My C# implementation follows. Just call Program.Main(). This code handles overflow very poorly – if you try values of n larger than 22801763489, or increasing the wheel size, there’s a good chance you’ll start seeing garbage values.
Nathan, that is very impressive. Thanks for sharing as well as the writeup you did for stackoverflow and your web page. I saw another approach here: http://mathematica.stackexchange.com/questions/80291/efficient-way-to-sum-all-the-primes-below-n-million-in-mathematica that looks more analogous to Meissel’s formula (with the Legendre phi replaced by the S(v,p) function).
Pari/GP. 2m20s
Perl 47s
Perl 12s
That’s not *too* far off primesieve’s 7 seconds. Both work by generating primes with a segmented sieve and doing something with the results. Someday I may add one of the fast sums, but memory and code size (standard C) are important.
Using The Lagarias-Miller-Odlyzko method for counting primes improved by Deleglise-Rivat it easy to write a ithprime(n) function which returns the n-th prime in time (n^(2/3)/log(n)^2).
This algorithm return ithprime(10^9) = 22801763489 in 0.03s.
The number of primes up to x may be written pi(x) = sum(1, for p in primes(x)) = sum(f(p) for p in primes(x)) where f(p) = 1.
The Lagarias-Miller-Odlyzko method may be used with very small changes to compute Sf(x) = sum(f(p) for p in primes(x)), still with O(x^(1/3)/log(x)^2) operations
for every function f such that f(ab) = f(a) f(b).
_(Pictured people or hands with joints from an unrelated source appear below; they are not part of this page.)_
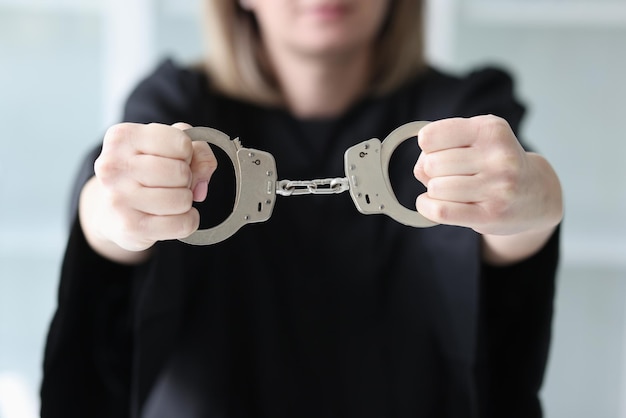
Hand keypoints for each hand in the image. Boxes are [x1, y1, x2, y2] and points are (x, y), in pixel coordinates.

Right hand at [83, 122, 216, 257]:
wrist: (110, 213)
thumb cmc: (144, 173)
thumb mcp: (171, 149)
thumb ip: (198, 152)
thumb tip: (201, 182)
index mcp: (122, 137)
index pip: (181, 143)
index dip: (188, 153)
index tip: (173, 159)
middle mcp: (113, 166)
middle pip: (181, 172)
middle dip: (187, 179)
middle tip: (172, 183)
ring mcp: (119, 198)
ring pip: (182, 200)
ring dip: (185, 201)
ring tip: (169, 199)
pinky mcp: (130, 227)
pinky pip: (182, 224)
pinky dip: (188, 221)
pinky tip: (173, 217)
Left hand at [413, 115, 561, 236]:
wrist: (535, 194)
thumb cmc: (495, 163)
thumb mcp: (476, 141)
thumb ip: (441, 147)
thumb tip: (420, 169)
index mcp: (490, 130)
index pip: (430, 136)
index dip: (427, 146)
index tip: (438, 151)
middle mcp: (499, 157)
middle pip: (431, 164)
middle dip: (430, 171)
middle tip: (448, 174)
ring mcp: (497, 188)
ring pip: (435, 188)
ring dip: (433, 191)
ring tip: (449, 189)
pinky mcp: (491, 215)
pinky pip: (441, 211)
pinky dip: (427, 207)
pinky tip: (431, 204)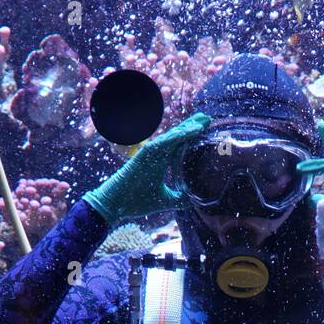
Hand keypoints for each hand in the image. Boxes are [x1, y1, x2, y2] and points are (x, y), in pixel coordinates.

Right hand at [83, 112, 211, 223]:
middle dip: (192, 126)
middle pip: (177, 137)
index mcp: (161, 162)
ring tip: (202, 122)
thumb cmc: (136, 201)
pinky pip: (162, 144)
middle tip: (208, 118)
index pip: (179, 145)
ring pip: (171, 137)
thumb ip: (179, 198)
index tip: (207, 129)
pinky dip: (175, 137)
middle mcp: (157, 155)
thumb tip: (194, 200)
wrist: (115, 205)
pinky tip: (188, 132)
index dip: (192, 136)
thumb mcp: (165, 200)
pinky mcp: (143, 155)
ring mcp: (150, 154)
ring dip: (187, 129)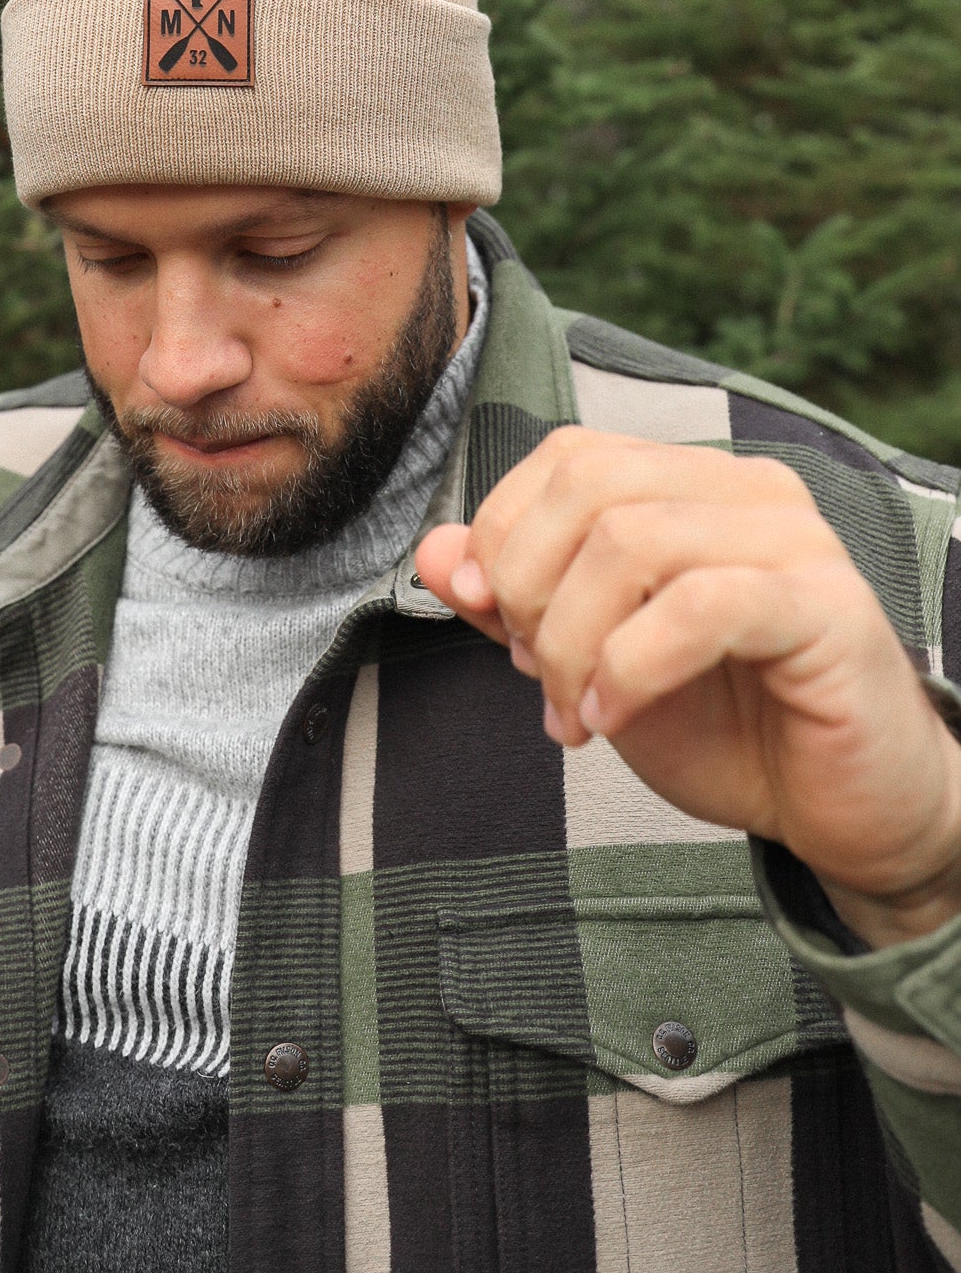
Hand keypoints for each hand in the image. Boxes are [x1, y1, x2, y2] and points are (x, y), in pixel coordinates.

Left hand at [416, 428, 960, 949]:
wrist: (841, 813)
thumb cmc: (728, 728)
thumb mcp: (591, 663)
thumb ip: (514, 604)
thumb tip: (432, 552)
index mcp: (693, 484)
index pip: (565, 459)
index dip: (501, 536)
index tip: (490, 624)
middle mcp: (748, 491)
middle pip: (587, 487)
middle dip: (528, 589)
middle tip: (532, 676)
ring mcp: (795, 542)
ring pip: (630, 541)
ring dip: (570, 642)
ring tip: (575, 713)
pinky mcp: (827, 609)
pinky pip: (698, 606)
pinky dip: (628, 668)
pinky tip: (613, 721)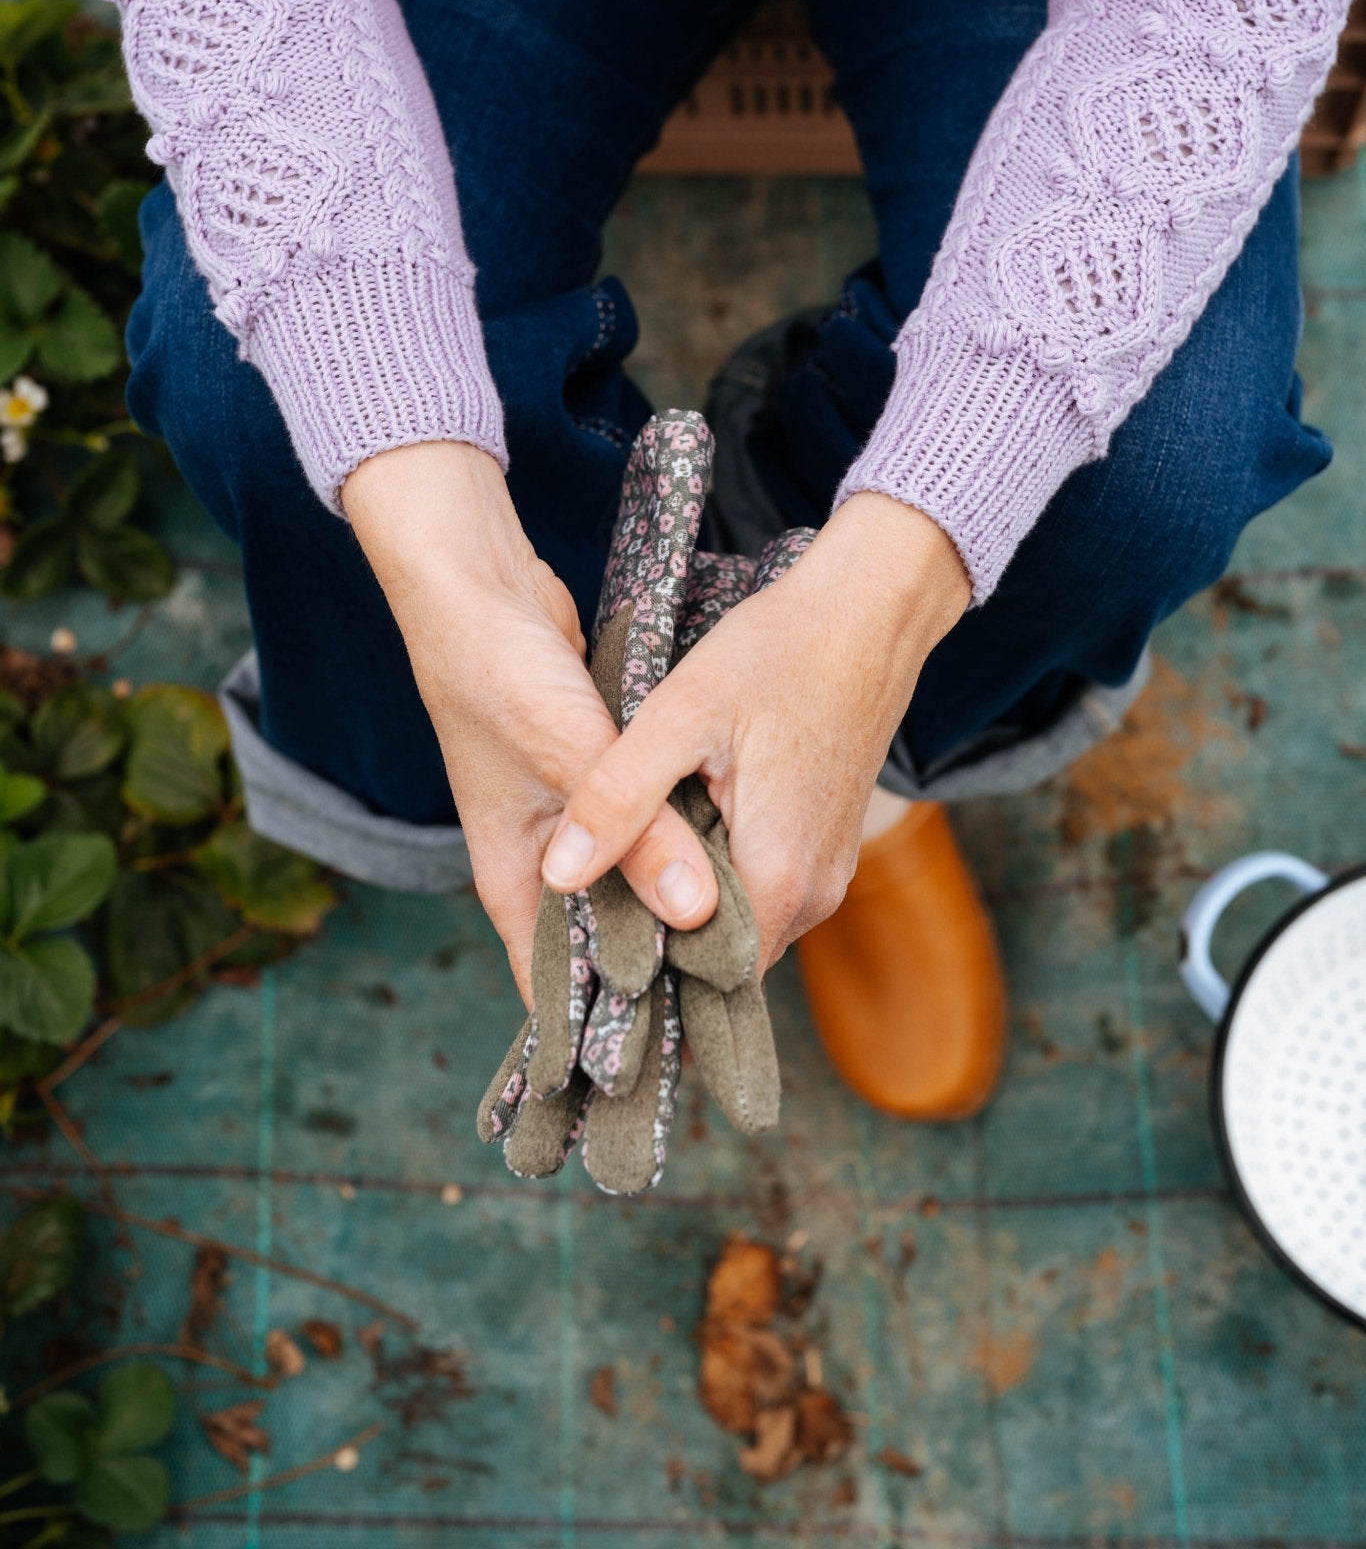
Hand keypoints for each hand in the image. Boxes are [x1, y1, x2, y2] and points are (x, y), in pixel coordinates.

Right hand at [342, 442, 719, 1002]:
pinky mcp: (600, 784)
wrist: (475, 587)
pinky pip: (648, 839)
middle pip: (609, 945)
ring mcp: (572, 826)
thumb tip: (698, 913)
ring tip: (755, 949)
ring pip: (636, 889)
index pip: (561, 988)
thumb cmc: (497, 674)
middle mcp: (542, 864)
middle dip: (664, 976)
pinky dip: (681, 853)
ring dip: (680, 909)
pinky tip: (737, 865)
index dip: (616, 1032)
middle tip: (741, 1012)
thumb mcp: (571, 754)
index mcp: (514, 880)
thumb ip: (637, 832)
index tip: (683, 1069)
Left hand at [540, 494, 970, 968]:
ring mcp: (828, 872)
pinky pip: (761, 889)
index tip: (578, 950)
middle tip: (581, 904)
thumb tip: (559, 875)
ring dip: (681, 902)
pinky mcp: (829, 845)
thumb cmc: (779, 652)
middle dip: (652, 939)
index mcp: (777, 879)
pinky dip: (713, 874)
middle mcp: (813, 895)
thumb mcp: (679, 715)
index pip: (697, 980)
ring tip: (616, 866)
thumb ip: (618, 798)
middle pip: (715, 958)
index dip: (634, 972)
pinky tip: (670, 831)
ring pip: (737, 923)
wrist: (871, 611)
This is explained in the paper
Maximal product of primes whose sum is bounded, by M. Deléglise and J.-L. Nicolas, arXiv:1207.0603v1,p 25-35.
If we take for f the identity function f(x) = x we get Sf(x) = sum(p for p in primes(x).
This algorithm computes
Sf(22801763489) = 11138479445180240497 en 0.9s.
If we replace one billion, 10^9 by 10^12 wet get respectiviely
ithprime(10^12) = 29996224275833 in 1.5s
and then Sf( 29996224275833) = 14738971133550183905879827 in 5.6s.
@Marc Deleglise, very interesting, can you show us the code used or post a link to it (since this is a programming website not a math one)?
This is a quick and dirty way of explicitly computing the sum using CUDA:
This code uses the thrust library for a parallel reduction as well as my CUDASieve library (https://github.com/curtisseizert/CUDASieve) for parallel prime generation. The fastest block size of 2^32 runs in about 630 ms on my GTX 1080 but takes about 1.6 GB of device memory during this time. One could significantly improve the speed of this by changing the source code of CUDASieve in order to obviate generating lists of primes. This would theoretically take only a few kb over the memory required to store the list of sieving primes for the Eratosthenes implementation (~60 kb) and would have a likely run time essentially equal to that of simply counting the primes.